3. Enrich and correct those entries using external scholarly metadata sources.
4. Persist entries, identifiers, abstracts, and citation edges in a local database.
5. Traverse the citation graph outward to discover additional relevant works.
6. Search the local corpus semantically using abstracts and extracted full text.
7. Export verified results back into BibTeX for LaTeX use.
## Why A New Codebase
This repository starts cleanly rather than extending the older `bib/` toolkit directly.
The older toolkit is useful as prior art:
- it demonstrates identifier-driven metadata augmentation;
- it caches PDFs and extracted plaintext;
- it shows one workable model for bibliography growth.
But it is not the right long-term base:
- it is Python 2-era code;
- it is shell-script centric;
- it does not provide a normalized database for graph workflows;
- it is not structured as a reusable Python 3 library.

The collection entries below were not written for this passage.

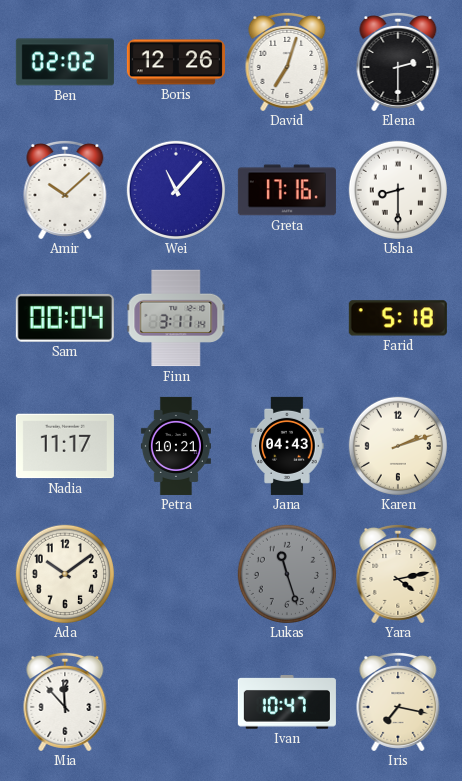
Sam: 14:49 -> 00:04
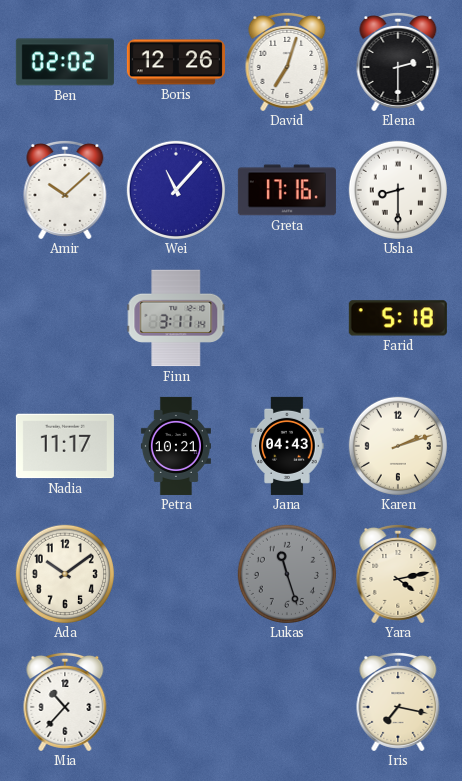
Sam: 00:04 -> none
Mia: 11:53 -> 10:37
Ivan: 10:47 -> none
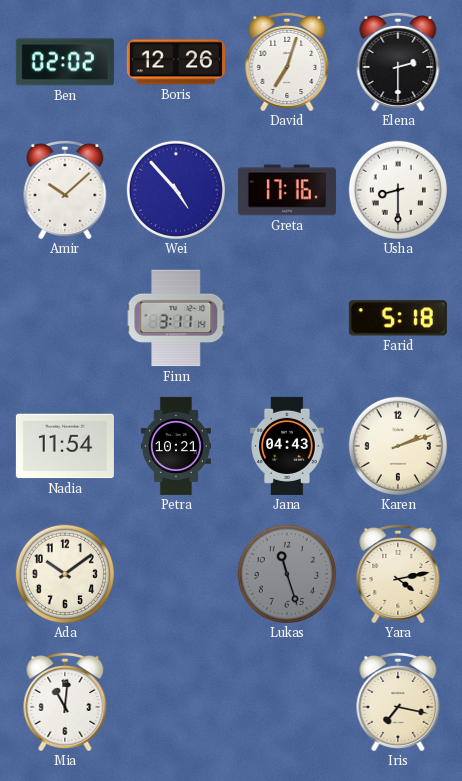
Wei: 11:07 -> 4:53
Nadia: 11:17 -> 11:54
Mia: 10:37 -> 11:01
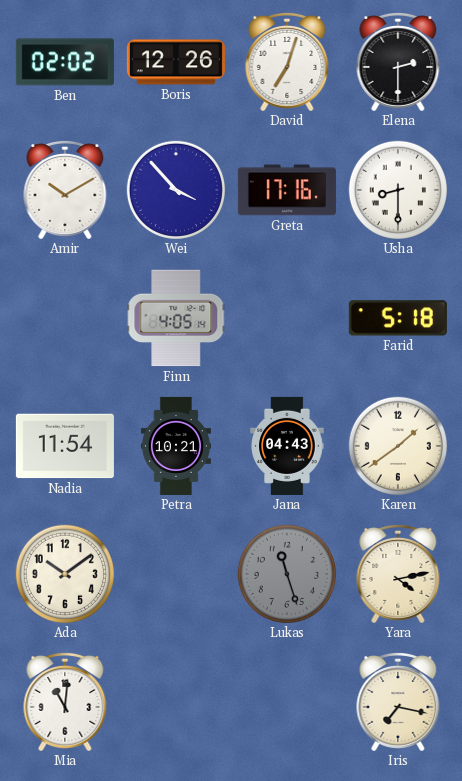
Amir: 10:08 -> 10:10
Wei: 4:53 -> 3:53
Finn: 3:11 -> 4:05
Karen: 2:12 -> 1:39
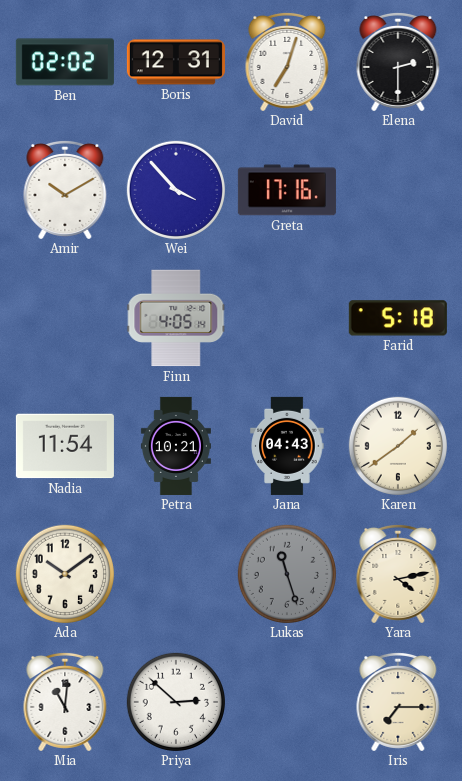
Boris: 12:26 -> 12:31
Usha: 8:30 -> none
Priya: none -> 2:52
Iris: 7:17 -> 7:15
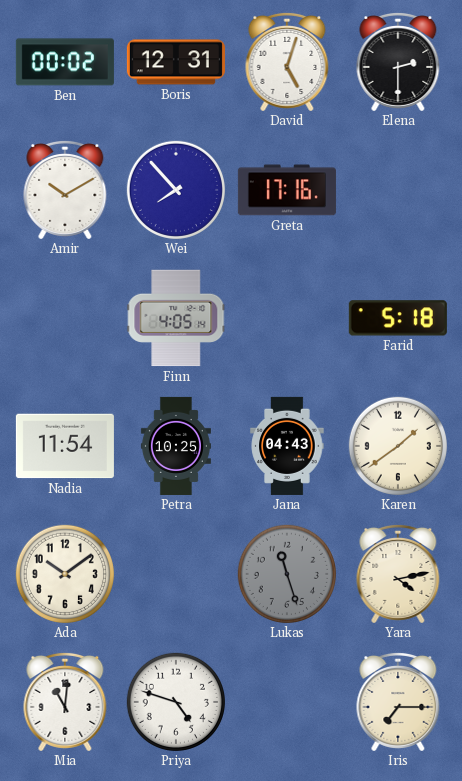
Ben: 02:02 -> 00:02
David: 7:03 -> 5:03
Wei: 3:53 -> 7:53
Petra: 10:21 -> 10:25
Priya: 2:52 -> 4:48
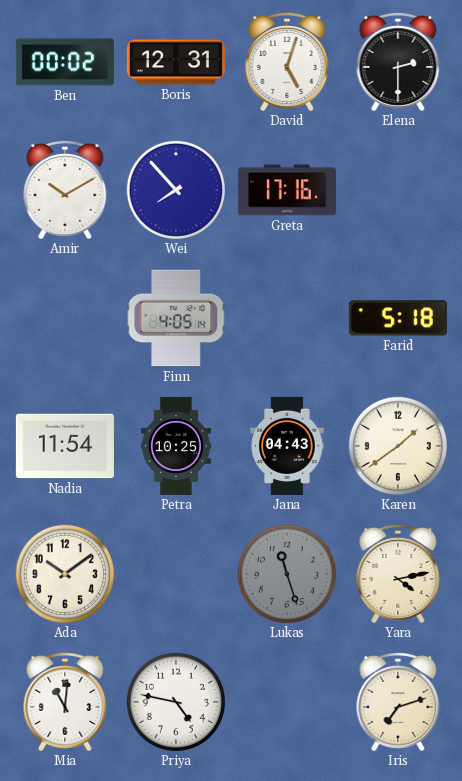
Priya: 4:48 -> 4:47
Iris: 7:15 -> 7:12
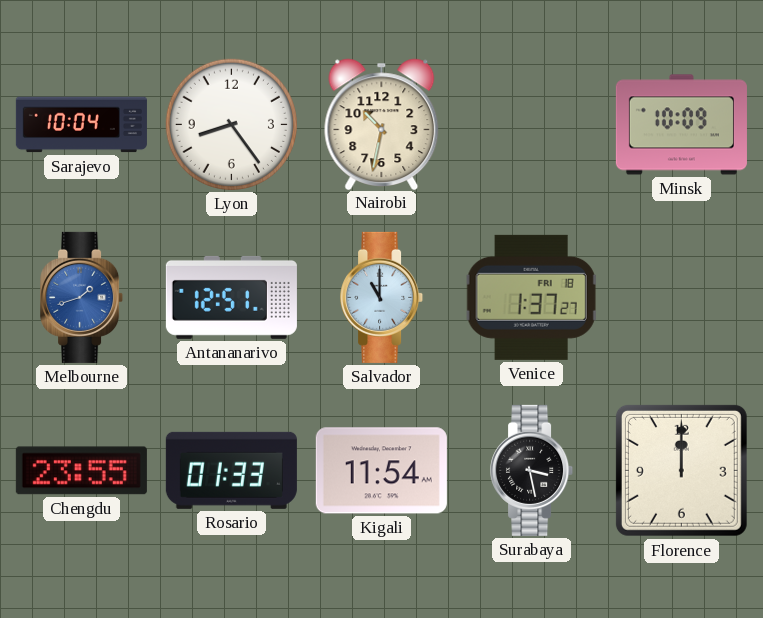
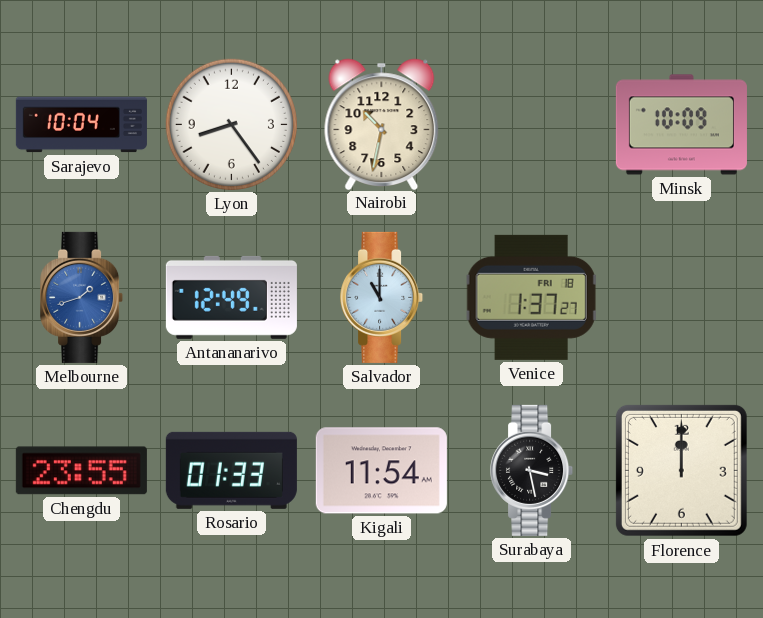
Antananarivo: 12:51 -> 12:49
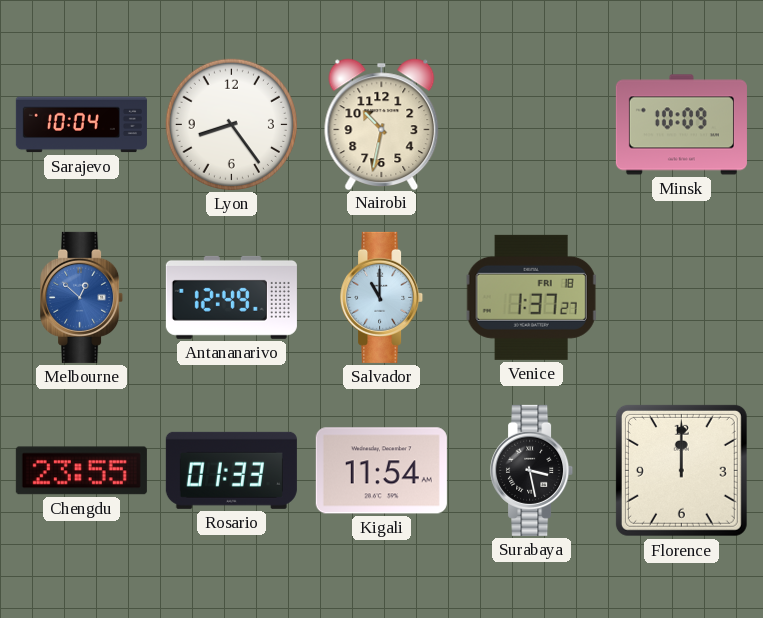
Melbourne: 1:42 -> 12:52
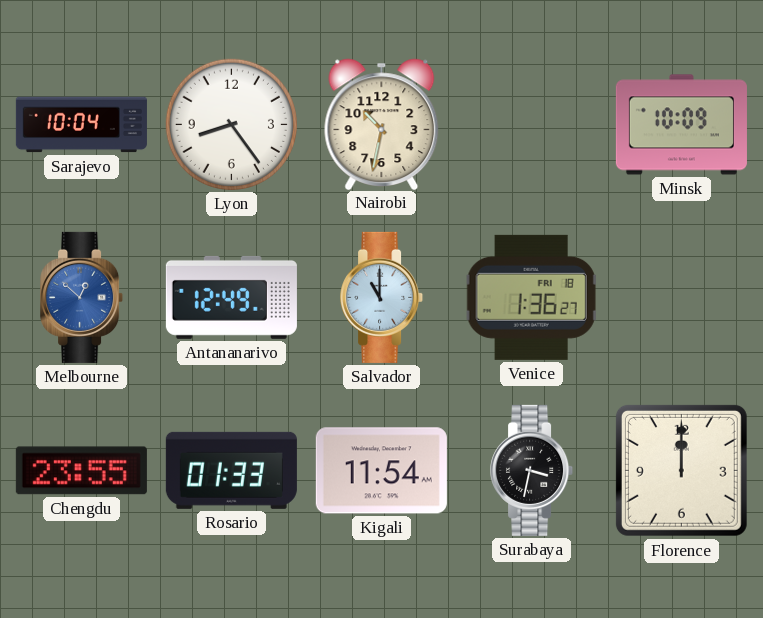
Venice: 1:37 -> 1:36
Surabaya: 3:28 -> 3:32
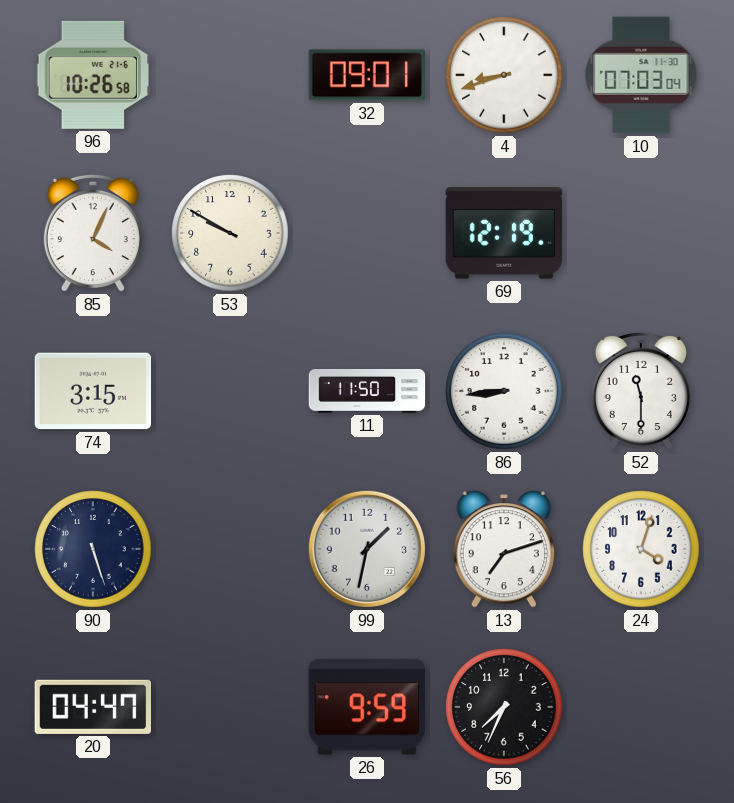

`citegeist` keeps the useful ideas and rebuilds the foundation around a cleaner Python 3 package boundary.
## Current Status
The initial repo includes:
- a lightweight BibTeX parser for structured ingestion;
- a SQLite-backed bibliography store;
- normalized tables for entries, creators, identifiers, and citation relations;
- full-text-search-ready indexing over title, abstract, and fulltext when SQLite FTS5 is available;
- tests covering parsing, ingestion, relation storage, and search.
## Layout
```text
citegeist/
src/citegeist/
bibtex.py
storage.py
tests/
test_storage.py
pyproject.toml
```
## Quick Start
```bash
cd citegeist
PYTHONPATH=src python3 - <<'PY'
from citegeist import BibliographyStore
bib = """
@article{smith2024graphs,
author = {Smith, Jane and Doe, Alex},
title = {Graph-first bibliography augmentation},
year = {2024},
abstract = {We study citation graphs for literature discovery.},
references = {miller2023search}
}
@inproceedings{miller2023search,
author = {Miller, Sam},
title = {Semantic search for research corpora},
year = {2023},
abstract = {Dense retrieval improves recall for academic search.}
}
"""
store = BibliographyStore("library.sqlite3")
store.ingest_bibtex(bib)
print(store.get_relations("smith2024graphs"))
print(store.search_text("semantic"))
store.close()
PY
pytest -q
```
## Planned Work
- parse references from raw prose, OCR, PDF text, and bibliography sections into draft BibTeX;
- add modern metadata resolvers for DOI, Crossref, DBLP, arXiv, and similar sources;
- track provenance and confidence for enriched fields;
- add graph expansion workflows over `cites` and `cited_by` edges;
- support acquisition pipelines for open-access theses, dissertations, preprints, and publisher metadata pages;
- add embeddings or pluggable semantic indexing beyond SQLite FTS.
## Naming
The name is intended to be short, distinct, and memorable:
- `cite` for citation work;
- `geist` for the organizing intelligence around the literature.